[Dataset entries]
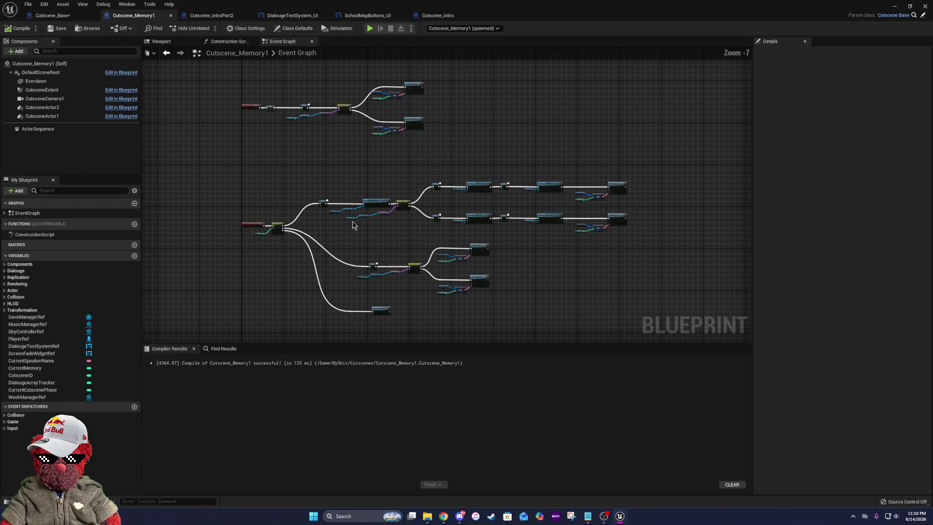
- Look over the Cutscene_Base graph and the Delay, Switch and phase-changed nodes in Cutscene_Memory1
mouse_move(353, 224)
mouse_down()
mouse_move(385, 146)
mouse_move(406, 160)
mouse_move(440, 223)
mouse_move(315, 184)
mouse_up()
click(52, 15)
mouse_move(604, 197)
mouse_down()
mouse_move(409, 170)
mouse_move(556, 181)
mouse_up()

Task brief: The data above should be set down again exactly, with the pictures omitted.

Exercise result:
- Look over the Cutscene_Base graph and the Delay, Switch and phase-changed nodes in Cutscene_Memory1
mouse_move(353, 224)
mouse_down()
mouse_move(385, 146)
mouse_move(406, 160)
mouse_move(440, 223)
mouse_move(315, 184)
mouse_up()
click(52, 15)
mouse_move(604, 197)
mouse_down()
mouse_move(409, 170)
mouse_move(556, 181)
mouse_up()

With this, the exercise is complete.